● Aim of the task
Write out all of the entries below word for word.

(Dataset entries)
◆ ◆ ◆ ◆ ◆

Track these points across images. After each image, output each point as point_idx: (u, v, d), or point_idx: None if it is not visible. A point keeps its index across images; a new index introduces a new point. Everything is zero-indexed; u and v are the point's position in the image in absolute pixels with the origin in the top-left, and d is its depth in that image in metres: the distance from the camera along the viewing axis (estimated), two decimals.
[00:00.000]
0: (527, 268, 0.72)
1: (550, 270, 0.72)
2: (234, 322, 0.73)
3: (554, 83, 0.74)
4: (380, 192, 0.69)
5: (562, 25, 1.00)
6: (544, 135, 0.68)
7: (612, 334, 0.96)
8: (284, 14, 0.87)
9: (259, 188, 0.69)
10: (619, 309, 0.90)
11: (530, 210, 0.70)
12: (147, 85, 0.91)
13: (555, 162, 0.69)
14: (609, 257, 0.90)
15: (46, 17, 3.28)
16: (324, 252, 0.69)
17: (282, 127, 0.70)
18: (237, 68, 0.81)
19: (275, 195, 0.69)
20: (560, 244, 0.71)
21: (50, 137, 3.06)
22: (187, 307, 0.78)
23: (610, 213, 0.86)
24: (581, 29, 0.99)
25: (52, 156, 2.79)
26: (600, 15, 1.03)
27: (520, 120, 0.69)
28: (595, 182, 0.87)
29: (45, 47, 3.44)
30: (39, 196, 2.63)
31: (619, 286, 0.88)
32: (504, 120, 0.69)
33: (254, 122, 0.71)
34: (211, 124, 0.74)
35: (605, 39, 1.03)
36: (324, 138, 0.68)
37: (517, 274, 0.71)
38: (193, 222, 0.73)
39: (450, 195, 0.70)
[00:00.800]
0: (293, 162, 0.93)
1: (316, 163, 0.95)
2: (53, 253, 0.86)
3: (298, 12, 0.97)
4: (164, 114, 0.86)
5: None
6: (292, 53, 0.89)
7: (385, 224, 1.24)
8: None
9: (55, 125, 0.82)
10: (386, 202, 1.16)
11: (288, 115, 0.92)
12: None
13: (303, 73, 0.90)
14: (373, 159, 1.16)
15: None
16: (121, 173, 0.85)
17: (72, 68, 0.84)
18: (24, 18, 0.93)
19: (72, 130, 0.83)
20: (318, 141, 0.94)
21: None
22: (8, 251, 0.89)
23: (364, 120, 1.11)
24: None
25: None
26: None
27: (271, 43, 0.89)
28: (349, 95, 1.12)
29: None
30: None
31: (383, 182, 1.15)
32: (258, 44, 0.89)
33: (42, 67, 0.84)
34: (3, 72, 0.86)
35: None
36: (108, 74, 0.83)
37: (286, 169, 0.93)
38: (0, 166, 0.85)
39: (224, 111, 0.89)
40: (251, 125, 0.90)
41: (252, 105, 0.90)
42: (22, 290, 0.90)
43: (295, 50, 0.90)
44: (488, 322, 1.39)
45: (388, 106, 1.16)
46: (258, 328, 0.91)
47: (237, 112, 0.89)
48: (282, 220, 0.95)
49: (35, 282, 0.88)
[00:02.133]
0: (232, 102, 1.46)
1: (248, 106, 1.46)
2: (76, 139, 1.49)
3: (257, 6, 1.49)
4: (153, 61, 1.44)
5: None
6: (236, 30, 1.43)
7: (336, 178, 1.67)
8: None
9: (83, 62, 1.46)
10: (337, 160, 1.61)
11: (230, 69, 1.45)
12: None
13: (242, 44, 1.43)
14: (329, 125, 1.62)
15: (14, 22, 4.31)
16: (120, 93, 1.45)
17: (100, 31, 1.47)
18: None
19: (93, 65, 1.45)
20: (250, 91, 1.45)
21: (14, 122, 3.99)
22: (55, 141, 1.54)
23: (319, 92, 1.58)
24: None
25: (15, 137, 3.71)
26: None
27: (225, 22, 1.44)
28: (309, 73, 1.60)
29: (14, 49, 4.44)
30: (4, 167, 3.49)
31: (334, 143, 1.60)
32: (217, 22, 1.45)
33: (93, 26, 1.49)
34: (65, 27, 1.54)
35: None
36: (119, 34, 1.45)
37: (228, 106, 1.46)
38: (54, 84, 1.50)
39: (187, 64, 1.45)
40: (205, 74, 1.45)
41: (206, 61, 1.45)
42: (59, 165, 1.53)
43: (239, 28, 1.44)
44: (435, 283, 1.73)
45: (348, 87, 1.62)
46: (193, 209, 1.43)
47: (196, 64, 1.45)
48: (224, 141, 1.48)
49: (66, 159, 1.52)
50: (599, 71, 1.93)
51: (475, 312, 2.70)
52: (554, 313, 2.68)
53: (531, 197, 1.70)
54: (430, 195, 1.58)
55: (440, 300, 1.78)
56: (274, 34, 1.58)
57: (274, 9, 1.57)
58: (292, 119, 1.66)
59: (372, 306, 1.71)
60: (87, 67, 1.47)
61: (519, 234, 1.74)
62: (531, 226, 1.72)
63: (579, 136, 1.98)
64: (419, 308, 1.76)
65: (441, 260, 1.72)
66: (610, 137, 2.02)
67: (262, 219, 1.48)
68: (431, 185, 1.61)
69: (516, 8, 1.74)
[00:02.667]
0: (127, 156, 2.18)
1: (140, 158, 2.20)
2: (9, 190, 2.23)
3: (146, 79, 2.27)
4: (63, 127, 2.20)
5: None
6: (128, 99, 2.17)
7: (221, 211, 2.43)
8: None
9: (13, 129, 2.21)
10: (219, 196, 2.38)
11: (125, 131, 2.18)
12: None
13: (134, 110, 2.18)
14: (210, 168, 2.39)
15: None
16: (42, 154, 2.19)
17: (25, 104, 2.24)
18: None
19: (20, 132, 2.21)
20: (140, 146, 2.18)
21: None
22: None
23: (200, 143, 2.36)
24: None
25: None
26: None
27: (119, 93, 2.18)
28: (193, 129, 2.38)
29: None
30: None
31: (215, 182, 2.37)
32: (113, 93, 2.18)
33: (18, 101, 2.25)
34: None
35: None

◆ ◆ ◆ ◆ ◆

● Answer box
Track these points across images. After each image, output each point as point_idx: (u, v, d), or point_idx: None if it is not visible. A point keeps its index across images; a new index introduces a new point. Everything is zero-indexed; u and v are the point's position in the image in absolute pixels with the origin in the top-left, and d is its depth in that image in metres: the distance from the camera along the viewing axis (estimated), two decimals.
[00:00.000]
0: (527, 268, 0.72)
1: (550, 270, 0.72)
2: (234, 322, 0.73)
3: (554, 83, 0.74)
4: (380, 192, 0.69)
5: (562, 25, 1.00)
6: (544, 135, 0.68)
7: (612, 334, 0.96)
8: (284, 14, 0.87)
9: (259, 188, 0.69)
10: (619, 309, 0.90)
11: (530, 210, 0.70)
12: (147, 85, 0.91)
13: (555, 162, 0.69)
14: (609, 257, 0.90)
15: (46, 17, 3.28)
16: (324, 252, 0.69)
17: (282, 127, 0.70)
18: (237, 68, 0.81)
19: (275, 195, 0.69)
20: (560, 244, 0.71)
21: (50, 137, 3.06)
22: (187, 307, 0.78)
23: (610, 213, 0.86)
24: (581, 29, 0.99)
25: (52, 156, 2.79)
26: (600, 15, 1.03)
27: (520, 120, 0.69)
28: (595, 182, 0.87)
29: (45, 47, 3.44)
30: (39, 196, 2.63)
31: (619, 286, 0.88)
32: (504, 120, 0.69)
33: (254, 122, 0.71)
34: (211, 124, 0.74)
35: (605, 39, 1.03)
36: (324, 138, 0.68)
37: (517, 274, 0.71)
38: (193, 222, 0.73)
39: (450, 195, 0.70)
[00:00.800]
0: (293, 162, 0.93)
1: (316, 163, 0.95)
2: (53, 253, 0.86)
3: (298, 12, 0.97)
4: (164, 114, 0.86)
5: None
6: (292, 53, 0.89)
7: (385, 224, 1.24)
8: None
9: (55, 125, 0.82)
10: (386, 202, 1.16)
11: (288, 115, 0.92)
12: None
13: (303, 73, 0.90)
14: (373, 159, 1.16)
15: None
16: (121, 173, 0.85)
17: (72, 68, 0.84)
18: (24, 18, 0.93)
19: (72, 130, 0.83)
20: (318, 141, 0.94)
21: None
22: (8, 251, 0.89)
23: (364, 120, 1.11)
24: None
25: None
26: None
27: (271, 43, 0.89)
28: (349, 95, 1.12)
29: None
30: None
31: (383, 182, 1.15)
32: (258, 44, 0.89)
33: (42, 67, 0.84)
34: (3, 72, 0.86)
35: None
36: (108, 74, 0.83)
37: (286, 169, 0.93)
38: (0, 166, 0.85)
39: (224, 111, 0.89)
40: (251, 125, 0.90)
41: (252, 105, 0.90)
42: (22, 290, 0.90)
43: (295, 50, 0.90)
44: (488, 322, 1.39)
45: (388, 106, 1.16)
46: (258, 328, 0.91)
47: (237, 112, 0.89)
48: (282, 220, 0.95)
49: (35, 282, 0.88)
[00:02.133]
0: (232, 102, 1.46)
1: (248, 106, 1.46)
2: (76, 139, 1.49)
3: (257, 6, 1.49)
4: (153, 61, 1.44)
5: None
6: (236, 30, 1.43)
7: (336, 178, 1.67)
8: None
9: (83, 62, 1.46)
10: (337, 160, 1.61)
11: (230, 69, 1.45)
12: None
13: (242, 44, 1.43)
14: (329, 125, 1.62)
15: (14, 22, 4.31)
16: (120, 93, 1.45)
17: (100, 31, 1.47)
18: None
19: (93, 65, 1.45)
20: (250, 91, 1.45)
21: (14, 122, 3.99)
22: (55, 141, 1.54)
23: (319, 92, 1.58)
24: None
25: (15, 137, 3.71)
26: None
27: (225, 22, 1.44)
28: (309, 73, 1.60)
29: (14, 49, 4.44)
30: (4, 167, 3.49)
31: (334, 143, 1.60)
32: (217, 22, 1.45)
33: (93, 26, 1.49)
34: (65, 27, 1.54)
35: None
36: (119, 34, 1.45)
37: (228, 106, 1.46)
38: (54, 84, 1.50)
39: (187, 64, 1.45)
40: (205, 74, 1.45)
41: (206, 61, 1.45)
42: (59, 165, 1.53)
43: (239, 28, 1.44)
44: (435, 283, 1.73)
45: (348, 87, 1.62)
46: (193, 209, 1.43)
47: (196, 64, 1.45)
48: (224, 141, 1.48)
49: (66, 159, 1.52)
50: (599, 71, 1.93)
51: (475, 312, 2.70)
52: (554, 313, 2.68)
53: (531, 197, 1.70)
54: (430, 195, 1.58)
55: (440, 300, 1.78)
56: (274, 34, 1.58)
57: (274, 9, 1.57)
58: (292, 119, 1.66)
59: (372, 306, 1.71)
60: (87, 67, 1.47)
61: (519, 234, 1.74)
62: (531, 226, 1.72)
63: (579, 136, 1.98)
64: (419, 308, 1.76)
65: (441, 260, 1.72)
66: (610, 137, 2.02)
67: (262, 219, 1.48)
68: (431, 185, 1.61)
69: (516, 8, 1.74)
[00:02.667]
0: (127, 156, 2.18)
1: (140, 158, 2.20)
2: (9, 190, 2.23)
3: (146, 79, 2.27)
4: (63, 127, 2.20)
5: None
6: (128, 99, 2.17)
7: (221, 211, 2.43)
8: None
9: (13, 129, 2.21)
10: (219, 196, 2.38)
11: (125, 131, 2.18)
12: None
13: (134, 110, 2.18)
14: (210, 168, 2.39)
15: None
16: (42, 154, 2.19)
17: (25, 104, 2.24)
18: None
19: (20, 132, 2.21)
20: (140, 146, 2.18)
21: None
22: None
23: (200, 143, 2.36)
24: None
25: None
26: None
27: (119, 93, 2.18)
28: (193, 129, 2.38)
29: None
30: None
31: (215, 182, 2.37)
32: (113, 93, 2.18)
33: (18, 101, 2.25)
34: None
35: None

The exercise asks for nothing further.